Task inputs –
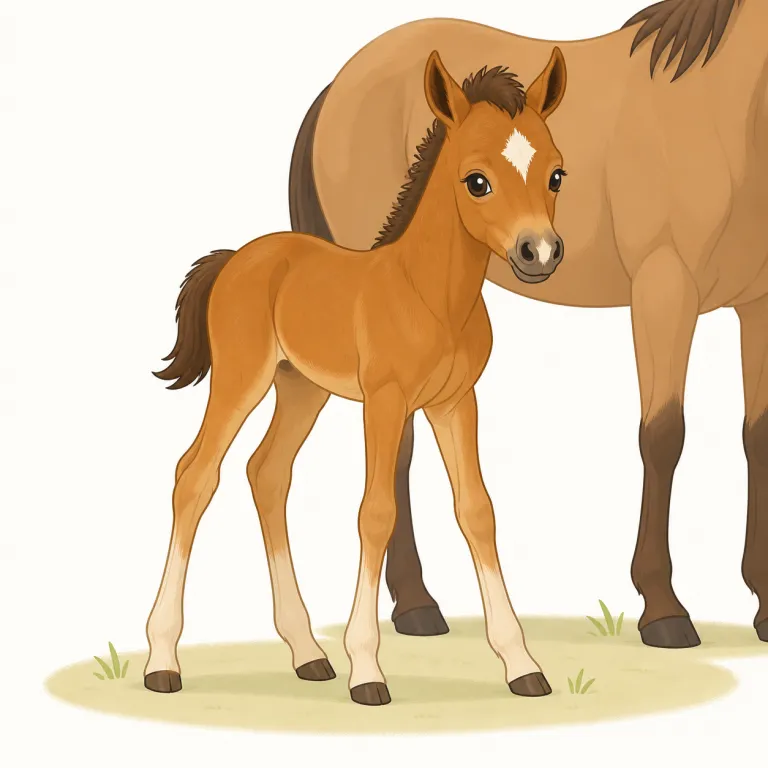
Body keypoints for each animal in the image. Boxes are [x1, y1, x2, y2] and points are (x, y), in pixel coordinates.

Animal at [145, 48, 569, 705]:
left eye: (555, 175)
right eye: (477, 180)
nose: (540, 253)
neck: (431, 296)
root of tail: (238, 257)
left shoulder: (455, 402)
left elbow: (477, 510)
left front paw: (522, 665)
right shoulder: (385, 401)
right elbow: (376, 511)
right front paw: (367, 669)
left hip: (302, 387)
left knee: (267, 472)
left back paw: (307, 654)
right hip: (243, 377)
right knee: (195, 474)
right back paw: (163, 661)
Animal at [288, 0, 768, 649]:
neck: (724, 105)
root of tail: (339, 85)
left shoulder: (758, 304)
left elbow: (756, 436)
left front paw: (764, 604)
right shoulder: (665, 289)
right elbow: (663, 436)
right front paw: (664, 609)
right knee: (397, 449)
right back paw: (416, 605)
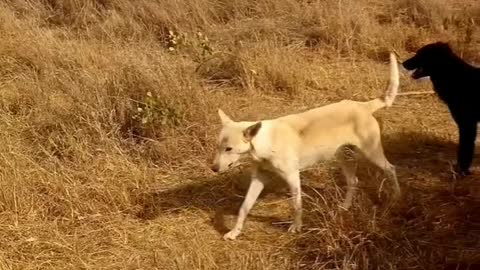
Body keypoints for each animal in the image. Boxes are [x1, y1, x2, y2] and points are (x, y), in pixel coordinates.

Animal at [212, 53, 400, 240]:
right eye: (218, 147)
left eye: (228, 149)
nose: (213, 168)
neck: (264, 142)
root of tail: (362, 105)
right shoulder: (259, 179)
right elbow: (244, 207)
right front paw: (235, 232)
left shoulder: (293, 177)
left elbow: (296, 206)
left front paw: (296, 227)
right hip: (344, 157)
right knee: (353, 181)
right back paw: (345, 207)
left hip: (372, 153)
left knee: (391, 169)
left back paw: (397, 197)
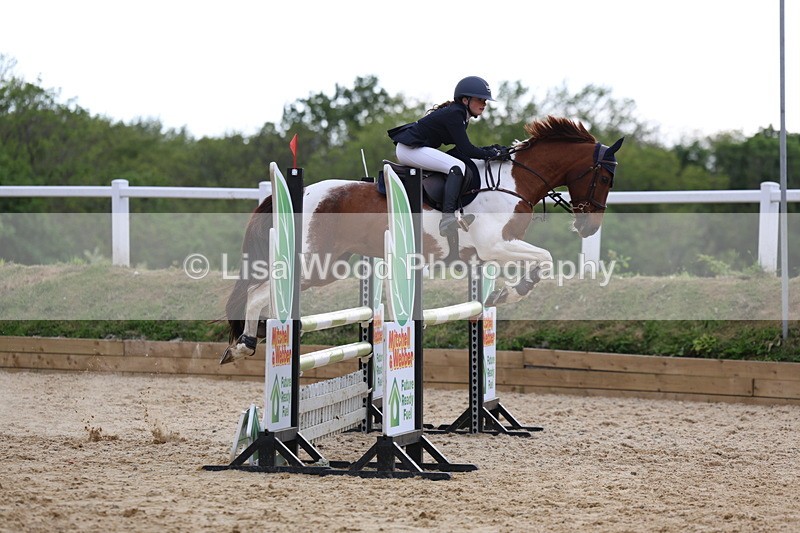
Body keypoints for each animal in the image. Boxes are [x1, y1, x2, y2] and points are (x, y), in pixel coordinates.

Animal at [220, 115, 623, 364]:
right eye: (605, 178)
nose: (589, 227)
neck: (513, 183)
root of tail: (294, 191)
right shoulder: (494, 245)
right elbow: (546, 258)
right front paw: (512, 291)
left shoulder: (488, 253)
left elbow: (537, 263)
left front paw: (501, 293)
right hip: (310, 265)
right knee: (259, 293)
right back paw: (244, 345)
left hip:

Work task –
Print exactly the lines from the first line of the records above through the line containing "right knee: (195, 474)", leaving out the pictures.

Result of this exercise –
Body keypoints for each animal in the image. Boxes are [x1, y1, x2, y2] and points are (x, y), in pixel coordinates.

Animal at [145, 48, 569, 705]:
left eye: (555, 175)
right eye: (477, 180)
nose: (540, 253)
neck: (431, 296)
root of tail: (238, 257)
left shoulder: (455, 402)
left elbow: (477, 510)
left front paw: (522, 665)
right shoulder: (385, 401)
right elbow: (376, 511)
right front paw: (367, 669)
left hip: (302, 387)
left knee: (267, 472)
left back paw: (307, 654)
right hip: (243, 377)
right knee: (195, 474)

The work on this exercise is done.